"""
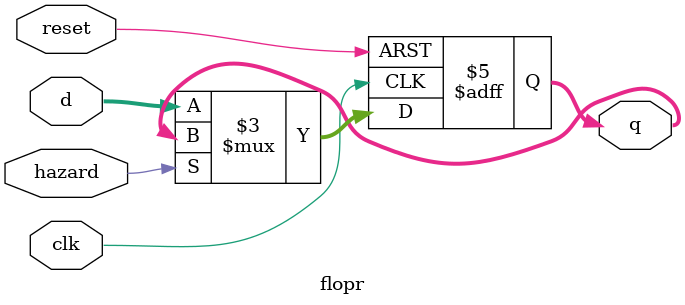
<source format=sv>
`timescale 1ns / 1ps


module flopr#
    (parameter WIDTH = 8)
    (input logic hazard, clk, reset,
     input logic [WIDTH-1:0] d,
     output logic [WIDTH-1:0] q);

always_ff @(posedge clk, posedge reset)
    if (reset) q <= 0;
    else if (hazard == 0) 
        q <= d;
    
endmodule

</source>
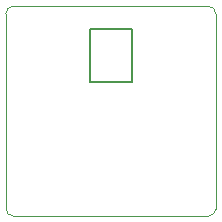
<source format=gm1>
G04 #@! TF.GenerationSoftware,KiCad,Pcbnew,5.1.6-c6e7f7d~87~ubuntu20.04.1*
G04 #@! TF.CreationDate,2020-09-28T10:34:55-03:00*
G04 #@! TF.ProjectId,altana_original,616c7461-6e61-45f6-9f72-6967696e616c,rev?*
G04 #@! TF.SameCoordinates,Original*
G04 #@! TF.FileFunction,Profile,NP*
%FSLAX46Y46*%
G04 Gerber Fmt 4.6, Leading zero omitted, Abs format (unit mm)*
G04 Created by KiCad (PCBNEW 5.1.6-c6e7f7d~87~ubuntu20.04.1) date 2020-09-28 10:34:55*
%MOMM*%
%LPD*%
G01*
G04 APERTURE LIST*
G04 #@! TA.AperFunction,Profile*
%ADD10C,0.100000*%
G04 #@! TD*
G04 #@! TA.AperFunction,Profile*
%ADD11C,0.150000*%
G04 #@! TD*
G04 APERTURE END LIST*
D10*
X82677000Y-44577000D02*
X66167000Y-44577000D01*
X65532000Y-43942000D02*
X65532000Y-27432000D01*
X65532000Y-27432000D02*
G75*
G02*
X66167000Y-26797000I635000J0D01*
G01*
X66167000Y-44577000D02*
G75*
G02*
X65532000Y-43942000I0J635000D01*
G01*
X66167000Y-26797000D02*
X82677000Y-26797000D01*
X83312000Y-43942000D02*
G75*
G02*
X82677000Y-44577000I-635000J0D01*
G01*
X82677000Y-26797000D02*
G75*
G02*
X83312000Y-27432000I0J-635000D01*
G01*
X83312000Y-27432000D02*
X83312000Y-43942000D01*
D11*
X76172000Y-33252000D02*
X76172000Y-28752000D01*
X72672000Y-33252000D02*
X72672000Y-28752000D01*
X76172000Y-33252000D02*
X72672000Y-33252000D01*
X72672000Y-28752000D02*
X76172000Y-28752000D01*
M02*

</source>
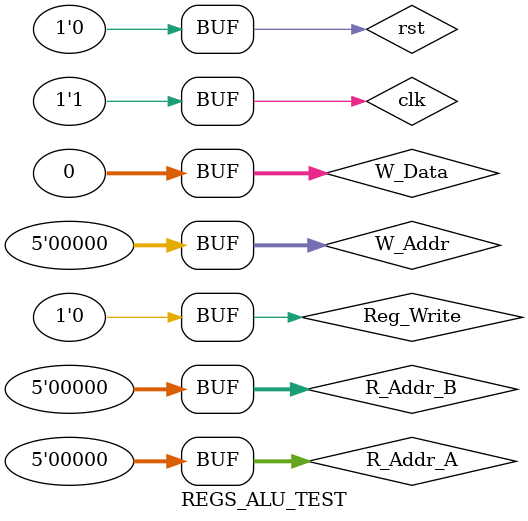
<source format=v>
`timescale 1ns / 1ps


module REGS_ALU_TEST;
    reg clk, rst;
    reg [4:0] R_Addr_A,R_Addr_B,W_Addr;
	reg Reg_Write;
    wire [31:0] R_Data_A,R_Data_B;
    reg [2:0] OP;
    wire ZF,OF;
    wire [31:0] ALU_F;
    reg [31:0] W_Data;
REGS_ALU TEST(
        .clk(clk),.rst(rst),.Reg_Write(Reg_Write),
        .R_Addr_A(R_Addr_A),.R_Addr_B(R_Addr_B),.W_Addr(W_Addr),
        .R_Data_A(R_Data_A),.R_Data_B(R_Data_B),
        .OP(OP),.ZF(ZF),.OF(OF),.ALU_F(ALU_F)
        );
initial begin
		// Initialize Inputs
		W_Data = 0;
		R_Addr_A = 10101;
		R_Addr_B = 0;
		W_Addr = 0;
		Reg_Write = 0;
		rst = 0;
		clk = 0;
		#100
		
		W_Data = 32'hAAAAAAAA;
		R_Addr_A = 0;
		R_Addr_B = 0;
		W_Addr = 10101;
		Reg_Write = 1;
		#100
		
		W_Data = 0;
		R_Addr_A = 10101;
		R_Addr_B = 0;
		W_Addr = 0;
		Reg_Write = 0;
		rst = 0;
		clk = 0;
		#100
		
		W_Data = 32'hFFFFFFFF;
		R_Addr_A = 0;
		R_Addr_B = 0;
		W_Addr = 10101;
		Reg_Write = 1;
		clk = 1;
		#100
		
		W_Data = 0;
		R_Addr_A = 10101;
		R_Addr_B = 0;
		W_Addr = 0;
		Reg_Write = 0;
		clk = 0;
		#100
		
		rst = 1;
		W_Data = 0;
		R_Addr_A = 10101;
		R_Addr_B = 0;
		W_Addr = 0;
		Reg_Write = 0;
		#100
		
		rst = 0;
		W_Data = 0;
		R_Addr_A = 01010;
		R_Addr_B = 0;
		W_Addr = 0;
		Reg_Write = 0;
		#100
		
		W_Data = 32'hAABBCCDD;
		R_Addr_A = 0;
		R_Addr_B = 0;
		W_Addr = 01010;
		Reg_Write = 1;
		clk = 1;
		#100
		
		W_Data = 0;
		R_Addr_A = 01010;
		R_Addr_B = 0;
		W_Addr = 0;
		Reg_Write = 0;
		#100;
		
		W_Data = 0;
		R_Addr_A = 0;
		R_Addr_B = 0;
		W_Addr = 0;
		Reg_Write = 0;
		#100;
        
	end
endmodule
</source>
"""
Exercise objective »
The response must consist of the entries above exactly as they stand, minus any pictures.

Response to this exercise »
<source format=sv>
`timescale 1ns / 1ps


module flopr#
    (parameter WIDTH = 8)
    (input logic hazard, clk, reset,
     input logic [WIDTH-1:0] d,
     output logic [WIDTH-1:0] q);

always_ff @(posedge clk, posedge reset)
    if (reset) q <= 0;
    else if (hazard == 0) 
        q <= d;
    
endmodule

</source>
<source format=gm1>
G04 #@! TF.GenerationSoftware,KiCad,Pcbnew,5.1.6-c6e7f7d~87~ubuntu20.04.1*
G04 #@! TF.CreationDate,2020-09-28T10:34:55-03:00*
G04 #@! TF.ProjectId,altana_original,616c7461-6e61-45f6-9f72-6967696e616c,rev?*
G04 #@! TF.SameCoordinates,Original*
G04 #@! TF.FileFunction,Profile,NP*
%FSLAX46Y46*%
G04 Gerber Fmt 4.6, Leading zero omitted, Abs format (unit mm)*
G04 Created by KiCad (PCBNEW 5.1.6-c6e7f7d~87~ubuntu20.04.1) date 2020-09-28 10:34:55*
%MOMM*%
%LPD*%
G01*
G04 APERTURE LIST*
G04 #@! TA.AperFunction,Profile*
%ADD10C,0.100000*%
G04 #@! TD*
G04 #@! TA.AperFunction,Profile*
%ADD11C,0.150000*%
G04 #@! TD*
G04 APERTURE END LIST*
D10*
X82677000Y-44577000D02*
X66167000Y-44577000D01*
X65532000Y-43942000D02*
X65532000Y-27432000D01*
X65532000Y-27432000D02*
G75*
G02*
X66167000Y-26797000I635000J0D01*
G01*
X66167000Y-44577000D02*
G75*
G02*
X65532000Y-43942000I0J635000D01*
G01*
X66167000Y-26797000D02*
X82677000Y-26797000D01*
X83312000Y-43942000D02*
G75*
G02*
X82677000Y-44577000I-635000J0D01*
G01*
X82677000Y-26797000D02*
G75*
G02*
X83312000Y-27432000I0J-635000D01*
G01*
X83312000Y-27432000D02*
X83312000Y-43942000D01*
D11*
X76172000Y-33252000D02*
X76172000Y-28752000D01*
X72672000Y-33252000D02*
X72672000Y-28752000D01*
X76172000Y-33252000D02*
X72672000Y-33252000D01*
X72672000Y-28752000D02*
X76172000Y-28752000D01*
M02*

</source>
<source format=v>
`timescale 1ns / 1ps


module REGS_ALU_TEST;
    reg clk, rst;
    reg [4:0] R_Addr_A,R_Addr_B,W_Addr;
	reg Reg_Write;
    wire [31:0] R_Data_A,R_Data_B;
    reg [2:0] OP;
    wire ZF,OF;
    wire [31:0] ALU_F;
    reg [31:0] W_Data;
REGS_ALU TEST(
        .clk(clk),.rst(rst),.Reg_Write(Reg_Write),
        .R_Addr_A(R_Addr_A),.R_Addr_B(R_Addr_B),.W_Addr(W_Addr),
        .R_Data_A(R_Data_A),.R_Data_B(R_Data_B),
        .OP(OP),.ZF(ZF),.OF(OF),.ALU_F(ALU_F)
        );
initial begin
		// Initialize Inputs
		W_Data = 0;
		R_Addr_A = 10101;
		R_Addr_B = 0;
		W_Addr = 0;
		Reg_Write = 0;
		rst = 0;
		clk = 0;
		#100
		
		W_Data = 32'hAAAAAAAA;
		R_Addr_A = 0;
		R_Addr_B = 0;
		W_Addr = 10101;
		Reg_Write = 1;
		#100
		
		W_Data = 0;
		R_Addr_A = 10101;
		R_Addr_B = 0;
		W_Addr = 0;
		Reg_Write = 0;
		rst = 0;
		clk = 0;
		#100
		
		W_Data = 32'hFFFFFFFF;
		R_Addr_A = 0;
		R_Addr_B = 0;
		W_Addr = 10101;
		Reg_Write = 1;
		clk = 1;
		#100
		
		W_Data = 0;
		R_Addr_A = 10101;
		R_Addr_B = 0;
		W_Addr = 0;
		Reg_Write = 0;
		clk = 0;
		#100
		
		rst = 1;
		W_Data = 0;
		R_Addr_A = 10101;
		R_Addr_B = 0;
		W_Addr = 0;
		Reg_Write = 0;
		#100
		
		rst = 0;
		W_Data = 0;
		R_Addr_A = 01010;
		R_Addr_B = 0;
		W_Addr = 0;
		Reg_Write = 0;
		#100
		
		W_Data = 32'hAABBCCDD;
		R_Addr_A = 0;
		R_Addr_B = 0;
		W_Addr = 01010;
		Reg_Write = 1;
		clk = 1;
		#100
		
		W_Data = 0;
		R_Addr_A = 01010;
		R_Addr_B = 0;
		W_Addr = 0;
		Reg_Write = 0;
		#100;
		
		W_Data = 0;
		R_Addr_A = 0;
		R_Addr_B = 0;
		W_Addr = 0;
		Reg_Write = 0;
		#100;
        
	end
endmodule
</source>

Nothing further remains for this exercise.